§ DESCRIPTION OF THE TASK
The output should match the data below line for line.

§ EXTRACTED MATERIAL
[Start of section]
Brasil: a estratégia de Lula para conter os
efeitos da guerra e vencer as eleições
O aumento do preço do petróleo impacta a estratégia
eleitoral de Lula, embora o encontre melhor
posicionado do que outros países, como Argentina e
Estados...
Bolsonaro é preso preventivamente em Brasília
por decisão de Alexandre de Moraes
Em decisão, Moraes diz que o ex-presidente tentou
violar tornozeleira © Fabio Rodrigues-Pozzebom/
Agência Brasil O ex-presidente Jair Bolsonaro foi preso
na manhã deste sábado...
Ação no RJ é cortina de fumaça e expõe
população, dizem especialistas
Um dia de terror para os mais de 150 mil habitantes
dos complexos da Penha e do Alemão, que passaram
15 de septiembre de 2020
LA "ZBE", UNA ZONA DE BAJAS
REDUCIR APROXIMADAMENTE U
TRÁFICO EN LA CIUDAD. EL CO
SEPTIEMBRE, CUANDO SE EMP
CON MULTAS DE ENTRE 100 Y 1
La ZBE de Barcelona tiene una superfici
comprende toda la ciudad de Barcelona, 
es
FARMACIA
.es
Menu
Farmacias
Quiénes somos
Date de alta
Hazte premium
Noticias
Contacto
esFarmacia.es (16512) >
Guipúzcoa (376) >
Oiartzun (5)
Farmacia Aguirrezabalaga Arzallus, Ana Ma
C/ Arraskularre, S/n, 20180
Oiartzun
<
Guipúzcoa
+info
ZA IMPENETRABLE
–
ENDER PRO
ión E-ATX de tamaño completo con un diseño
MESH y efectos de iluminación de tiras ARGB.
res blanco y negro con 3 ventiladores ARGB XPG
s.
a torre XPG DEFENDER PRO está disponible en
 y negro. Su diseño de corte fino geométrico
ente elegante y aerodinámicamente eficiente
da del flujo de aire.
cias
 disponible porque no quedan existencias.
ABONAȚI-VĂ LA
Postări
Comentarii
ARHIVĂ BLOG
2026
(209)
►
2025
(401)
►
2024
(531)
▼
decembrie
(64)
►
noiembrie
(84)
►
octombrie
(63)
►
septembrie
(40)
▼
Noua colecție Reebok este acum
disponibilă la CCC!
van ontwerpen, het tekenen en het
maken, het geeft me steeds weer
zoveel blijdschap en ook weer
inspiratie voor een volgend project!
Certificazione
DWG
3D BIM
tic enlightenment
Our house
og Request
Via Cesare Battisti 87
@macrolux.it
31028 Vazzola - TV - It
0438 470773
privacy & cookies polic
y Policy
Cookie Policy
[End of section]
§ WRITTEN RESPONSE
Brasil: a estratégia de Lula para conter os
efeitos da guerra e vencer as eleições
O aumento do preço do petróleo impacta a estratégia
eleitoral de Lula, embora o encontre melhor
posicionado do que outros países, como Argentina e
Estados...
Bolsonaro é preso preventivamente em Brasília
por decisão de Alexandre de Moraes
Em decisão, Moraes diz que o ex-presidente tentou
violar tornozeleira © Fabio Rodrigues-Pozzebom/
Agência Brasil O ex-presidente Jair Bolsonaro foi preso
na manhã deste sábado...
Ação no RJ é cortina de fumaça e expõe
população, dizem especialistas
Um dia de terror para os mais de 150 mil habitantes
dos complexos da Penha e do Alemão, que passaram
15 de septiembre de 2020
LA "ZBE", UNA ZONA DE BAJAS
REDUCIR APROXIMADAMENTE U
TRÁFICO EN LA CIUDAD. EL CO
SEPTIEMBRE, CUANDO SE EMP
CON MULTAS DE ENTRE 100 Y 1
La ZBE de Barcelona tiene una superfici
comprende toda la ciudad de Barcelona, 
es
FARMACIA
.es
Menu
Farmacias
Quiénes somos
Date de alta
Hazte premium
Noticias
Contacto
esFarmacia.es (16512) >
Guipúzcoa (376) >
Oiartzun (5)
Farmacia Aguirrezabalaga Arzallus, Ana Ma
C/ Arraskularre, S/n, 20180
Oiartzun
<
Guipúzcoa
+info
ZA IMPENETRABLE
–
ENDER PRO
ión E-ATX de tamaño completo con un diseño
MESH y efectos de iluminación de tiras ARGB.
res blanco y negro con 3 ventiladores ARGB XPG
s.
a torre XPG DEFENDER PRO está disponible en
 y negro. Su diseño de corte fino geométrico
ente elegante y aerodinámicamente eficiente
da del flujo de aire.
cias
 disponible porque no quedan existencias.
ABONAȚI-VĂ LA
Postări
Comentarii
ARHIVĂ BLOG
2026
(209)
►
2025
(401)
►
2024
(531)
▼
decembrie
(64)
►
noiembrie
(84)
►
octombrie
(63)
►
septembrie
(40)
▼
Noua colecție Reebok este acum
disponibilă la CCC!
van ontwerpen, het tekenen en het
maken, het geeft me steeds weer
zoveel blijdschap en ook weer
inspiratie voor een volgend project!
Certificazione
DWG
3D BIM
tic enlightenment
Our house
og Request
Via Cesare Battisti 87
@macrolux.it
31028 Vazzola - TV - It
0438 470773
privacy & cookies polic
y Policy
Cookie Policy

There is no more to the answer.